I then headed up US Highway 1 towards New York. If time permitted I could go to Flushing to eat before my late afternoon flight home. While I have been to Flushing several times, the Chinatown has grown so much in the years since I started visiting it in the late 1990s such that there is a stretch on Main Street that is too far away from where I normally stay as it’s beyond walking distance. So when I turned onto the south end of Main St., I saw all the places that I had been wanting to try–New Lake Pavilion, East Dim Sum, Kung Fu Xiao Long Bao and Main Street Imperial Taiwanese Gourmet. There would be plenty of food for the airport and the long flight home, and then some!

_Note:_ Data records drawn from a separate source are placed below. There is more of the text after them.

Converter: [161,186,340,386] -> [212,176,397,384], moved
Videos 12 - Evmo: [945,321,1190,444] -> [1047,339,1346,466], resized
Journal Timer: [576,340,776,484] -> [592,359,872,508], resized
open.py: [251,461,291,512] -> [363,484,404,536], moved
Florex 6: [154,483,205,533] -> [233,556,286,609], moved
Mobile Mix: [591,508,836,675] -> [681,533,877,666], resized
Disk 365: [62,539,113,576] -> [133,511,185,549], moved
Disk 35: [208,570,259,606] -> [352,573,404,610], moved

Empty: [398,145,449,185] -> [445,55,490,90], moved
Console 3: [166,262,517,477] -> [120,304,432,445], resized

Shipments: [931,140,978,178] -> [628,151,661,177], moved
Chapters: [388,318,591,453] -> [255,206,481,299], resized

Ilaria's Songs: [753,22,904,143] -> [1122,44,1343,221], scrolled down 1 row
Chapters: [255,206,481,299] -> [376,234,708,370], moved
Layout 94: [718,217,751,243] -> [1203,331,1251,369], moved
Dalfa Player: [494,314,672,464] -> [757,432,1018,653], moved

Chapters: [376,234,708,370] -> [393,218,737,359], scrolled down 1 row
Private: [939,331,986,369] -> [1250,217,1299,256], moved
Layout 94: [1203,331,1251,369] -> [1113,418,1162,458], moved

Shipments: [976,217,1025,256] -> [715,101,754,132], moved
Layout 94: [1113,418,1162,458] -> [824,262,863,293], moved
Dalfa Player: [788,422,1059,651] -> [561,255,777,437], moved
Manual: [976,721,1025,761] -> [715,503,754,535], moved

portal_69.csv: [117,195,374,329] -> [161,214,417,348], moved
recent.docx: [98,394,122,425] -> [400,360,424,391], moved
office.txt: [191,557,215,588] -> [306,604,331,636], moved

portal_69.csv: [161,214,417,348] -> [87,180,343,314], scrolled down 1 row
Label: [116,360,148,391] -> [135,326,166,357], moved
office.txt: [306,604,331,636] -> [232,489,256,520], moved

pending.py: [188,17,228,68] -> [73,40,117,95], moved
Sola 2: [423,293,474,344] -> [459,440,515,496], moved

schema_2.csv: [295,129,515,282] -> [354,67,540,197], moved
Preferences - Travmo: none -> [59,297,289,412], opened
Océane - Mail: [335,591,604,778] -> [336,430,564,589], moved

The Flushing highlight was definitely the vegetarian chicken at Kung Fu Xiao Long Bao. Equal to, if not better than the version at Homer’s Taste in Flushing, where I usually get that dish. Like Mounds candy bars, it was indescribably delicious. This is the one dish that Flushing does better than anywhere in California, and was the perfect ending to a great trip. But honorable mention goes to the beef cheung fun from East Dim Sum, which was as good as it gets. And special note goes to the giant steamed chicken bao from New Lake Pavilion, which was a meal in itself. This is a version of an old Toishanese American item, a steamed bao with chicken, lop chung and egg yolk. It was particularly widespread in old San Francisco Chinatown (one restaurant there sells it, calling it the Toishan bun), not so much in Los Angeles, and not particularly one of my favorites. But this one was pretty good and well worth the $2.25 charge, which I did not initially understand.